Input data —
-------------------------
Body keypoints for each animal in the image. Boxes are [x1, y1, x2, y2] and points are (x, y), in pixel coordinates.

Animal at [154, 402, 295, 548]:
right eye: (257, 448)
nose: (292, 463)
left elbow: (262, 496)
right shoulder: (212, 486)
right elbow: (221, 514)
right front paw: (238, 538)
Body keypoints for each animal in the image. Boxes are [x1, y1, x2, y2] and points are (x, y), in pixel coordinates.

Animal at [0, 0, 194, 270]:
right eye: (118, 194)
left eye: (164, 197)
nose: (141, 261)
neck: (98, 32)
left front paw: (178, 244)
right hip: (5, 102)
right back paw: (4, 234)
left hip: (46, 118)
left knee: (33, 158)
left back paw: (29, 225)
-------------------------
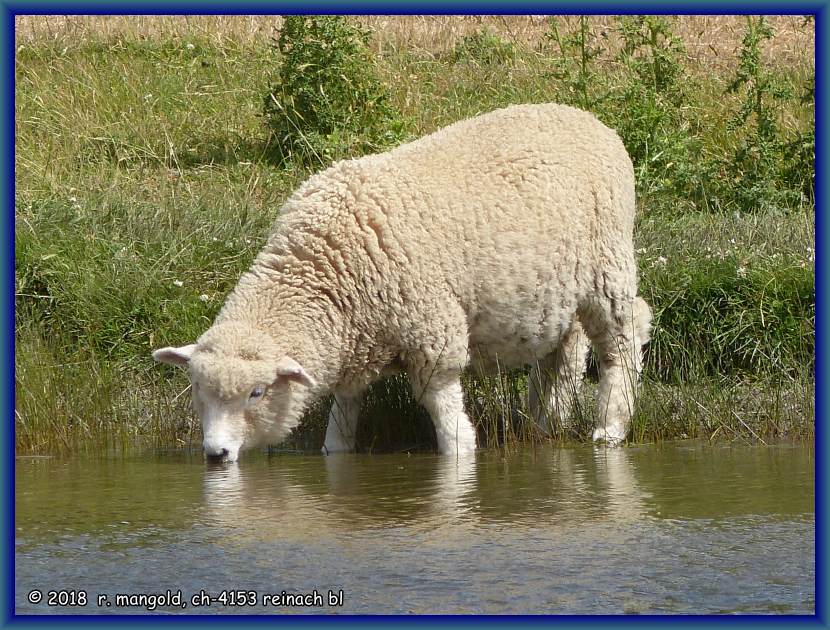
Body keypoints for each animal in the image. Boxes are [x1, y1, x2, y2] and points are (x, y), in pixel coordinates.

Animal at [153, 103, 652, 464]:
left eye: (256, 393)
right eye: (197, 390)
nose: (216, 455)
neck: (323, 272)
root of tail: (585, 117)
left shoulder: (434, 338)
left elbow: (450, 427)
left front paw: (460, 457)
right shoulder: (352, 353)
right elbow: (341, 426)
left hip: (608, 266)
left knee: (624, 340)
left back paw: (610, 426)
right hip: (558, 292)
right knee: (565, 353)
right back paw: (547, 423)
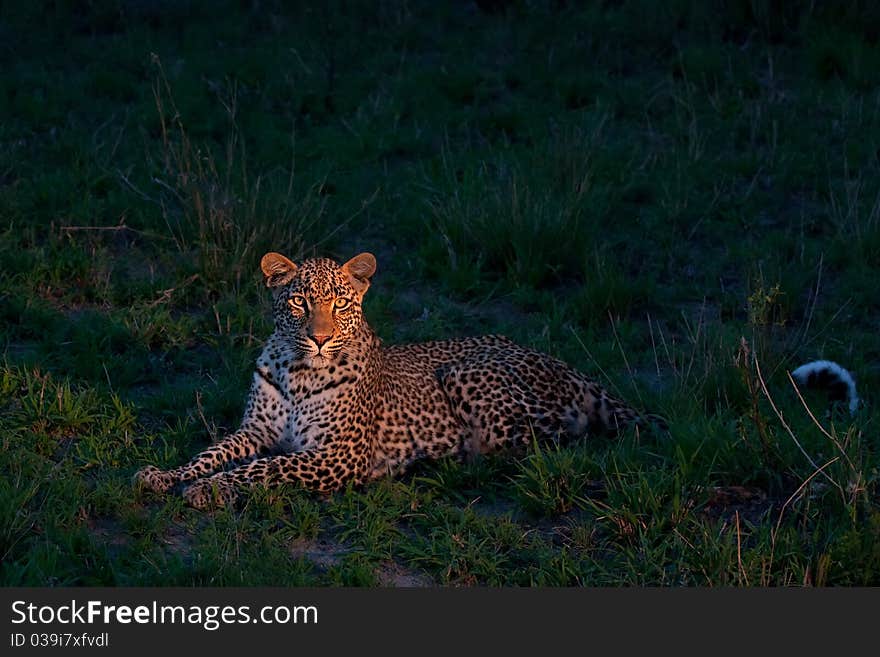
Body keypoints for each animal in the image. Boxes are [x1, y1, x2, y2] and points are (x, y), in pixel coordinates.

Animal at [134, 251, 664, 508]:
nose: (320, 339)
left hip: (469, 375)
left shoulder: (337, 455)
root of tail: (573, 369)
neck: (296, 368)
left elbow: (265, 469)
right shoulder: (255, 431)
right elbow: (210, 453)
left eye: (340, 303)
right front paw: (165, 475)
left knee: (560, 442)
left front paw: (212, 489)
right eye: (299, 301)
-------------------------
Work task — Taking the listing above as the source, transcribe only the lines starting at the line with "neck: (296, 368)" and going through the line with "right eye: (299, 301)", unaltered and with both ends included.

Problem solution —
neck: (296, 368)
left elbow: (265, 469)
right shoulder: (255, 431)
right elbow: (210, 453)
left eye: (340, 303)
right front paw: (165, 475)
left knee: (560, 442)
left front paw: (212, 489)
right eye: (299, 301)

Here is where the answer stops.